We should understand what exactly you are buying when you buy an equity. Investing in equities is just similar to own a business.
When you invest in shares of a company, you are not only providing finance to the company, but providing capital to that particular company which is known as an equity share. It means you are taking up the part of the ownership in that company. Investment in equity is undoubtedly have greater risk as you are entrusting performance of the company with the job of managing risk on behalf of you.
In what kind of business you should invest?

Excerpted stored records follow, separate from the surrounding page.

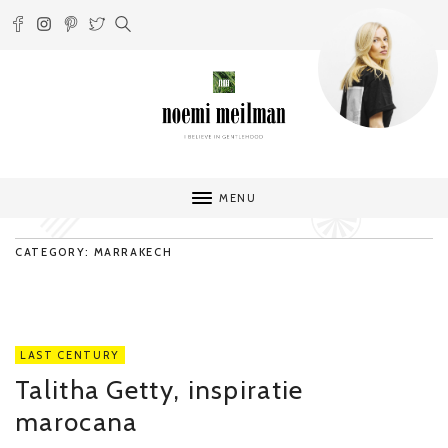
MENU
CATEGORY: MARRAKECH
LAST CENTURY
Talitha Getty, inspiratie
marocana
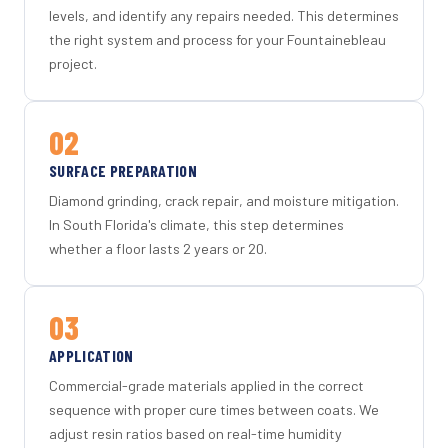
levels, and identify any repairs needed. This determines
the right system and process for your Fountainebleau
project.
02
SURFACE PREPARATION
Diamond grinding, crack repair, and moisture mitigation.
In South Florida's climate, this step determines
whether a floor lasts 2 years or 20.
03
APPLICATION
Commercial-grade materials applied in the correct
sequence with proper cure times between coats. We
adjust resin ratios based on real-time humidity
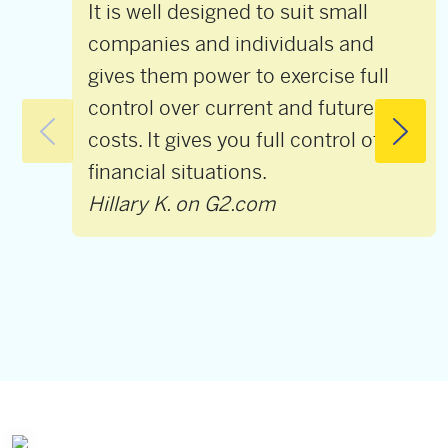
It is well designed to suit small
companies and individuals and
gives them power to exercise full
control over current and future
costs. It gives you full control of the
financial situations.
Hillary K. on G2.com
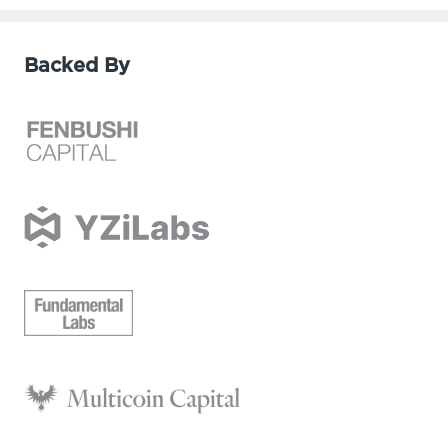
Backed By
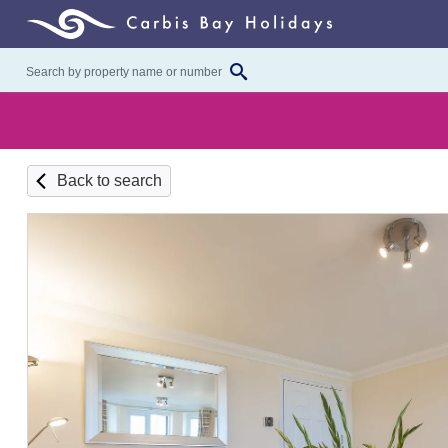
Back to search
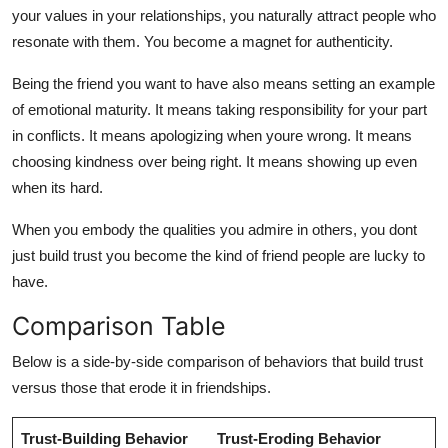
your values in your relationships, you naturally attract people who
resonate with them. You become a magnet for authenticity.
Being the friend you want to have also means setting an example
of emotional maturity. It means taking responsibility for your part
in conflicts. It means apologizing when youre wrong. It means
choosing kindness over being right. It means showing up even
when its hard.
When you embody the qualities you admire in others, you dont
just build trust you become the kind of friend people are lucky to
have.
Comparison Table
Below is a side-by-side comparison of behaviors that build trust
versus those that erode it in friendships.
Trust-Building Behavior
Trust-Eroding Behavior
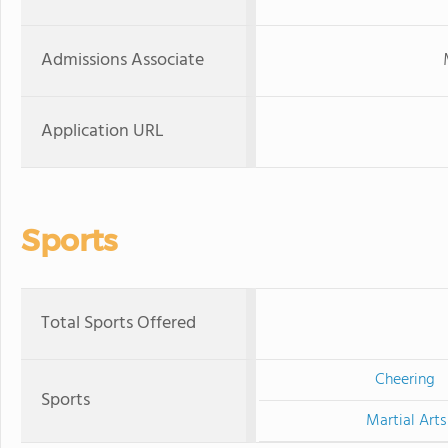
Admissions Associate
Application URL
Sports
Total Sports Offered
Cheering
Sports
Martial Arts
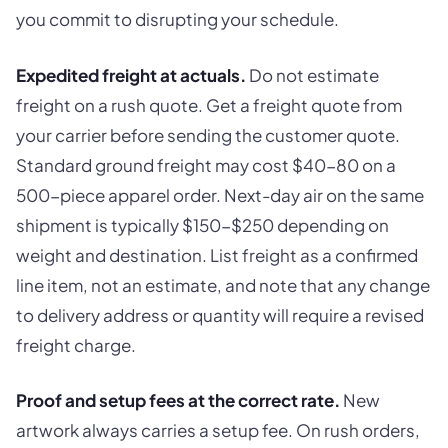
you commit to disrupting your schedule.
Expedited freight at actuals.
Do not estimate
freight on a rush quote. Get a freight quote from
your carrier before sending the customer quote.
Standard ground freight may cost $40-80 on a
500-piece apparel order. Next-day air on the same
shipment is typically $150-$250 depending on
weight and destination. List freight as a confirmed
line item, not an estimate, and note that any change
to delivery address or quantity will require a revised
freight charge.
Proof and setup fees at the correct rate.
New
artwork always carries a setup fee. On rush orders,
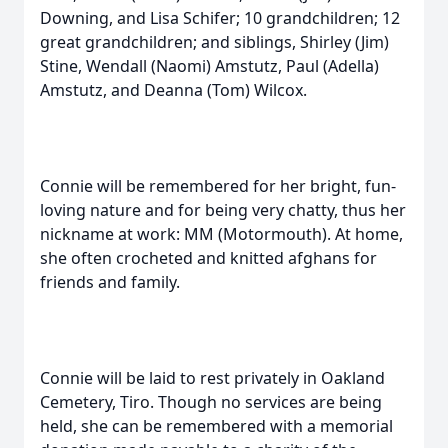
Downing, and Lisa Schifer; 10 grandchildren; 12
great grandchildren; and siblings, Shirley (Jim)
Stine, Wendall (Naomi) Amstutz, Paul (Adella)
Amstutz, and Deanna (Tom) Wilcox.
Connie will be remembered for her bright, fun-
loving nature and for being very chatty, thus her
nickname at work: MM (Motormouth). At home,
she often crocheted and knitted afghans for
friends and family.
Connie will be laid to rest privately in Oakland
Cemetery, Tiro. Though no services are being
held, she can be remembered with a memorial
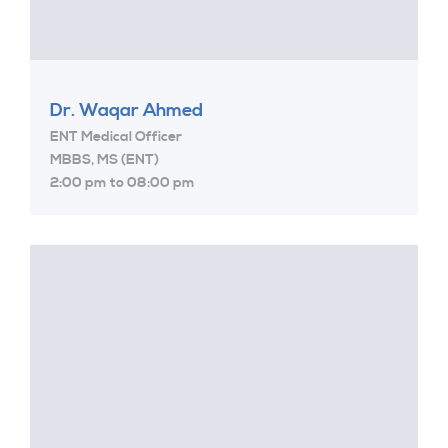
Dr. Waqar Ahmed
ENT Medical Officer
MBBS, MS (ENT)
2:00 pm to 08:00 pm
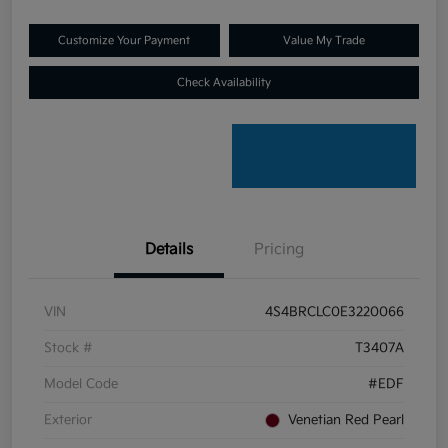
Customize Your Payment
Value My Trade
Check Availability
Details
Pricing
VIN
4S4BRCLC0E3220066
Stock #
T3407A
Model Code
#EDF
Exterior
Venetian Red Pearl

Normally, the new comers who are investing in equity should focus on the potential of returns received should be at least equal to the bank interest rates. You should determine the qualitative factors to invest your money into a business which ensures the security of your money in a long run. Business itself is also entitled to aspire for the same security aspect. Ideal business should have horizons where profits can be determined. There are various external factors that determine the direction and growth of this activity. While business planning all these factors are considered to sustain the growth of the business over the period of time. Business operations would have to be evaluated from market feedback resulting into profitability described in the financial statements.

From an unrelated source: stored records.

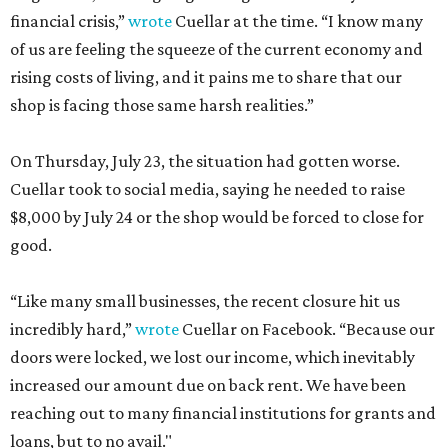
financial crisis,”
wrote
Cuellar at the time. “I know many
of us are feeling the squeeze of the current economy and
rising costs of living, and it pains me to share that our
shop is facing those same harsh realities.”
On Thursday, July 23, the situation had gotten worse.
Cuellar took to social media, saying he needed to raise
$8,000 by July 24 or the shop would be forced to close for
good.
“Like many small businesses, the recent closure hit us
incredibly hard,”
wrote
Cuellar on Facebook. “Because our
doors were locked, we lost our income, which inevitably
increased our amount due on back rent. We have been
reaching out to many financial institutions for grants and
loans, but to no avail."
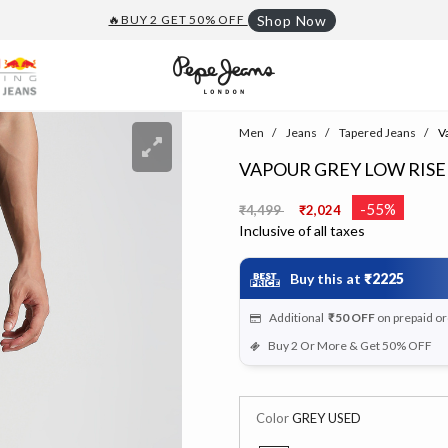
🔥BUY 2 GET 50% OFF
Shop Now
Men
Jeans
Tapered Jeans
Va
VAPOUR GREY LOW RIS
Price reduced from
to
-55%
₹4,499
₹2,024
Inclusive of all taxes
Buy this at
₹2225
Additional
₹50
OFF
on prepaid o
Buy 2 Or More & Get 50% OFF
Color
GREY USED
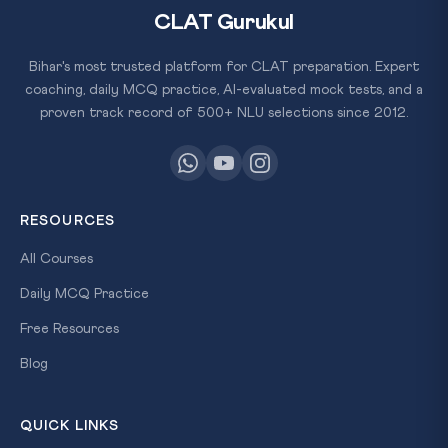
CLAT Gurukul
Bihar's most trusted platform for CLAT preparation. Expert
coaching, daily MCQ practice, AI-evaluated mock tests, and a
proven track record of 500+ NLU selections since 2012.
RESOURCES
All Courses
Daily MCQ Practice
Free Resources
Blog
QUICK LINKS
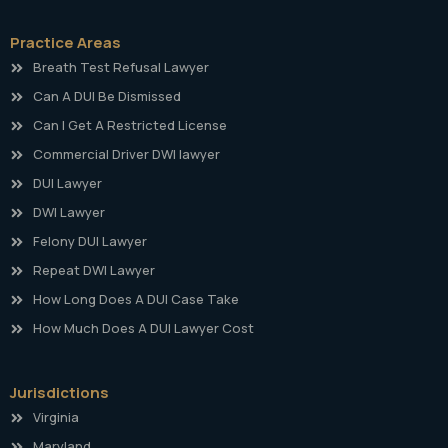
Practice Areas
Breath Test Refusal Lawyer
Can A DUI Be Dismissed
Can I Get A Restricted License
Commercial Driver DWI lawyer
DUI Lawyer
DWI Lawyer
Felony DUI Lawyer
Repeat DWI Lawyer
How Long Does A DUI Case Take
How Much Does A DUI Lawyer Cost
Jurisdictions
Virginia
Maryland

All these concepts apply to the stocks. We know the document called Annual Report of the company; which is the most basic source to know the company’s operations and quality of the performance. Annual report explains the nature of operations and the external factors affecting the performance of the company during the year. To get a fair idea about company’s reputation and stability by keeping track of the position of company’s product in the market. You can also keep track of company’s quarterly financial statements. All these are the parameters to decide which stocks will give maximum and stable returns.
Role of Equity Holder in the company
As an equity shareholder, you are delegating authority to others to run the organization you have a stake in. The company is answerable to their equity base shareholders. Thus, as you are a joint owner, you have delegated the operations of the company to the professional managers and the employees. In turn management is responsible to its shareholders by communicating the performance of the company through the balance sheet and the AGM. Equity shareholders can even voice their opinion on the performance of the company.
In fact, shareholders can actually participate in constructive criticism of the operation of the company.